• [What needs to be done]:
Please transcribe the portion of the ResNet tutorial that begins at the words "ResNet, short for" and stops after the words "the input image.", reproducing it word for word.

# In-depth ResNet Tutorial with Detailed Mathematical Formulations

ResNet, short for Residual Network, revolutionized deep learning by enabling the training of much deeper networks through the use of residual blocks. This architecture was introduced by Kaiming He et al. in 2015 and has proven to be highly effective across various tasks. This tutorial provides a detailed mathematical analysis of ResNet's operations, including its characteristic skip connections.

## ResNet Architecture Overview

ResNet architectures come in various depths, including ResNet-18, ResNet-34, ResNet-50, ResNet-101, and ResNet-152. Here, we'll focus on the general structure that is common to all variants, which consists of:
1. **Input Layer**: This processes the input image.
2. **Initial Convolution and Max Pooling Layer**: Prepares the data for the residual blocks.

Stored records
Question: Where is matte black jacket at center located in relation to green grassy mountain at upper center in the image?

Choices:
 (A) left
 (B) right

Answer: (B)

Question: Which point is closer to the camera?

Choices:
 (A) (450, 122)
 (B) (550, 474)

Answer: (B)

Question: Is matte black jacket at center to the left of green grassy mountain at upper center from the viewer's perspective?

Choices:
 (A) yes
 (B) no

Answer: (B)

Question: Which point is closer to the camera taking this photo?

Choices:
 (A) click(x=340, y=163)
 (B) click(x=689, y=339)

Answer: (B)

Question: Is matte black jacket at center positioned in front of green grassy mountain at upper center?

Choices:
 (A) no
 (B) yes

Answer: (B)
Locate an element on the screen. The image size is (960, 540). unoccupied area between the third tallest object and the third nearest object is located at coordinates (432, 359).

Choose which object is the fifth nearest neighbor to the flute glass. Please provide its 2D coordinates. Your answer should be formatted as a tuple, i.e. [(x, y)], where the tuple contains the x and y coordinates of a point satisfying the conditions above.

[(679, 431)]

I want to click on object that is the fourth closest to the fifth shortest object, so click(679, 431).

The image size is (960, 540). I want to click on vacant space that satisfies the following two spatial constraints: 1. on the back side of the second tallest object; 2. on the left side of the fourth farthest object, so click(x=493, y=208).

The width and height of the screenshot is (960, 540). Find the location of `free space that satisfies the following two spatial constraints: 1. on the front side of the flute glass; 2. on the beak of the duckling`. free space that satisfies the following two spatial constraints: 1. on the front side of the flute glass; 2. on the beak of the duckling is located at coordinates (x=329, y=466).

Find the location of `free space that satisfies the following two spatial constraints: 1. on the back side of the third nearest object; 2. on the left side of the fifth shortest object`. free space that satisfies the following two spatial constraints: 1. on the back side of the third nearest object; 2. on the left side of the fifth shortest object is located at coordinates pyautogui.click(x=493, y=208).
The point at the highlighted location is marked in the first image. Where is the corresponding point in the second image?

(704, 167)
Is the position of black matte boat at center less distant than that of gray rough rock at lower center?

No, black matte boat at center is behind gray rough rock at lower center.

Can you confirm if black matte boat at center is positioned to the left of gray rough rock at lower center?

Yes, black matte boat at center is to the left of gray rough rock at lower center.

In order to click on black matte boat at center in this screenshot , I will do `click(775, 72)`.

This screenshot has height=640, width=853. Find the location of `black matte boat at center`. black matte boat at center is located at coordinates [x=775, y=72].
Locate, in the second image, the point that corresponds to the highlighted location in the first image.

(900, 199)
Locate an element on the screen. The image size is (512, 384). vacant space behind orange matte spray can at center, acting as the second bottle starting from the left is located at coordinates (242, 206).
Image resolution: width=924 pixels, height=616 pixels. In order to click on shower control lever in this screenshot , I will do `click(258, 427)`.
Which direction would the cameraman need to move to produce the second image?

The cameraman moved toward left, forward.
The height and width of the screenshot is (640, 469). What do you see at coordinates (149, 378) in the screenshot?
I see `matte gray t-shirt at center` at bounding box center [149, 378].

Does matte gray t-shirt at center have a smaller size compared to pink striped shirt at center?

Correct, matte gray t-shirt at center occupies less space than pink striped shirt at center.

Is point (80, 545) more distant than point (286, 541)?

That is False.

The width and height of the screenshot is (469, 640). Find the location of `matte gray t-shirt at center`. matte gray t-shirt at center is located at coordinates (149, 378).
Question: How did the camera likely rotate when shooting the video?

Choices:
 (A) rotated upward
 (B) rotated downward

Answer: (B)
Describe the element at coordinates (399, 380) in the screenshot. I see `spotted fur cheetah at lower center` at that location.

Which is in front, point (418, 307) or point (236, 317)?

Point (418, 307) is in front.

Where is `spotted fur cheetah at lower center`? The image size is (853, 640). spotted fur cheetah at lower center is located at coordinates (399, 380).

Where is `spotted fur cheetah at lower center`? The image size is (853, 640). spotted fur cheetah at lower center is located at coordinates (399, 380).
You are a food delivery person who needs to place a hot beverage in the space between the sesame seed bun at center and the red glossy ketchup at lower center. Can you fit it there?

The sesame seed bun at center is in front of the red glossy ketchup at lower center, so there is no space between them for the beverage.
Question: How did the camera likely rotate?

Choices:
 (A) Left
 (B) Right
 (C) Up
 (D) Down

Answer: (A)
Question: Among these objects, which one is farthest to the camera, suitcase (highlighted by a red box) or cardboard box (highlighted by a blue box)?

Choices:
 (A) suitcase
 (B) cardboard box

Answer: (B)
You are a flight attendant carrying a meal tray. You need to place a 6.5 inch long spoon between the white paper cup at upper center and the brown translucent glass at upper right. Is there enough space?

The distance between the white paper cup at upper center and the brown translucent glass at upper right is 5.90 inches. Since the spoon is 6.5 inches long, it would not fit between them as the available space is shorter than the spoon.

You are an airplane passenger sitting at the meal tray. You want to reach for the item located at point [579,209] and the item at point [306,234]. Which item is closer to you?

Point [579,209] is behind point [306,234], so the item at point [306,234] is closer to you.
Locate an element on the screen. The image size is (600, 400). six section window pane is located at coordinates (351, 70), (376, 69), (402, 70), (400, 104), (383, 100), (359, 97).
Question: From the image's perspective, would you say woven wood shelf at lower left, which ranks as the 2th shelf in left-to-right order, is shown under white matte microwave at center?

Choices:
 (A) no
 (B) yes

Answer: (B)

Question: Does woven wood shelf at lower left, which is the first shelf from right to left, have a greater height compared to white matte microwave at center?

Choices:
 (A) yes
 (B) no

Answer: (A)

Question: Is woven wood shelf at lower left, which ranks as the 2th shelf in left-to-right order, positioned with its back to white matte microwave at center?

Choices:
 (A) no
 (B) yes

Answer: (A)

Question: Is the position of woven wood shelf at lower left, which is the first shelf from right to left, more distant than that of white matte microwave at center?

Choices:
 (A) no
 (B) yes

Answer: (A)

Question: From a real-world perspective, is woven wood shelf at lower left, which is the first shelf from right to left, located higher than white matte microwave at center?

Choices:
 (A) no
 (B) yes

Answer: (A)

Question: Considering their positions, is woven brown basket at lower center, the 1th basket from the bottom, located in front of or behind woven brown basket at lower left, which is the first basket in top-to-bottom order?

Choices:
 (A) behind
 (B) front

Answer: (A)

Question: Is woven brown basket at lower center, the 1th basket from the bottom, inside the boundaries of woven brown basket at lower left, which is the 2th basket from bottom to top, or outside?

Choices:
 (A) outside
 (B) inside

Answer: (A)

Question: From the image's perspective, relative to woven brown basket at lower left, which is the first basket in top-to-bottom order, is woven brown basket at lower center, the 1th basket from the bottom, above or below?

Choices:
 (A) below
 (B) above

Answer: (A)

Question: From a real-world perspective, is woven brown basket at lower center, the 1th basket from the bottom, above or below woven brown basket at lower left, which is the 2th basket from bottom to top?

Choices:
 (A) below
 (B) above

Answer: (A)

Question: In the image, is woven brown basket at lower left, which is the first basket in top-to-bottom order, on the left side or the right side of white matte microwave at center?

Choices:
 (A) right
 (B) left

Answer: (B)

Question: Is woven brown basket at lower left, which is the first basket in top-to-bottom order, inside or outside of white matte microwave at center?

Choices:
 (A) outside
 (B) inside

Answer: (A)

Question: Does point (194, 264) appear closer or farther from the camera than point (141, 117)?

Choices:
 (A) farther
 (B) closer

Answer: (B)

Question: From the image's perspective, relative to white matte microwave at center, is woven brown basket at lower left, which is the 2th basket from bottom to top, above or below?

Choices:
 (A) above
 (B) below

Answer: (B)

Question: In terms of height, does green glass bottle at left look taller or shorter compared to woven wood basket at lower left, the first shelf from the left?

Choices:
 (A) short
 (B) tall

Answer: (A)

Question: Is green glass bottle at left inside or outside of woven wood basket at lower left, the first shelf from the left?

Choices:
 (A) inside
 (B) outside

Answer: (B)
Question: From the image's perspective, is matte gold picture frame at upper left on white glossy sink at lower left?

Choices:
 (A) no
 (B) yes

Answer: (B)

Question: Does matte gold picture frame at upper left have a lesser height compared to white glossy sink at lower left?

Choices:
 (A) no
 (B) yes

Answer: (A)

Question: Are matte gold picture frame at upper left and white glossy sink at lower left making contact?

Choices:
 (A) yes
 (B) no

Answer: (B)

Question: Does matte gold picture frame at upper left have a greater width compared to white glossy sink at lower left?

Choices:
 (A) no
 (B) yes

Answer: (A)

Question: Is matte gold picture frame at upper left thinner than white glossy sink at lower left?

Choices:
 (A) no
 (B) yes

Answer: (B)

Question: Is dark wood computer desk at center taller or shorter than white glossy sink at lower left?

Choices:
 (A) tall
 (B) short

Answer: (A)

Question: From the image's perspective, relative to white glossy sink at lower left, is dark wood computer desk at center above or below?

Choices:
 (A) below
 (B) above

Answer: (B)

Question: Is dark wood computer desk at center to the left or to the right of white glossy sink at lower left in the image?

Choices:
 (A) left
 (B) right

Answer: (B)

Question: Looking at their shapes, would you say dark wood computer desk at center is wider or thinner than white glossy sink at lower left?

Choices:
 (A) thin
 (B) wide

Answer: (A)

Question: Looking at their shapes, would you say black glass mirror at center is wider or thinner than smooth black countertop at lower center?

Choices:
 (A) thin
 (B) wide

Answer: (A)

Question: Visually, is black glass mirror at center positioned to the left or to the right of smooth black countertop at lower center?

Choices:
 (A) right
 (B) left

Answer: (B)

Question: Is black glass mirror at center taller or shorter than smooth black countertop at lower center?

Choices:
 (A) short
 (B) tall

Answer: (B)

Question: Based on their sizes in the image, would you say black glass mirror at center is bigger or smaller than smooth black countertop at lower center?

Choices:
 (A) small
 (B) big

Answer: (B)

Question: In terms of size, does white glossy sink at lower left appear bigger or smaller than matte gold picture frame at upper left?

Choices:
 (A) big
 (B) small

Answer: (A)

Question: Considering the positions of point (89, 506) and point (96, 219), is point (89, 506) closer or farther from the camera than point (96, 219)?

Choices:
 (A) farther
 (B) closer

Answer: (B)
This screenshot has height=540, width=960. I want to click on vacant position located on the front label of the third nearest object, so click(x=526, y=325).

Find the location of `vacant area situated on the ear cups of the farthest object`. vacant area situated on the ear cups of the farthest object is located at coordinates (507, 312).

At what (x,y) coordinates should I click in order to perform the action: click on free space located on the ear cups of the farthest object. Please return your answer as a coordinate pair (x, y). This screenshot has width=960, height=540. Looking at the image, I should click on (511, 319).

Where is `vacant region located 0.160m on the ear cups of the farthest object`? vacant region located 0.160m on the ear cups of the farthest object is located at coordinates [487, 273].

• [Written reply]:
ResNet, short for Residual Network, revolutionized deep learning by enabling the training of much deeper networks through the use of residual blocks. This architecture was introduced by Kaiming He et al. in 2015 and has proven to be highly effective across various tasks. This tutorial provides a detailed mathematical analysis of ResNet's operations, including its characteristic skip connections.

## ResNet Architecture Overview

ResNet architectures come in various depths, including ResNet-18, ResNet-34, ResNet-50, ResNet-101, and ResNet-152. Here, we'll focus on the general structure that is common to all variants, which consists of:
1. **Input Layer**: This processes the input image.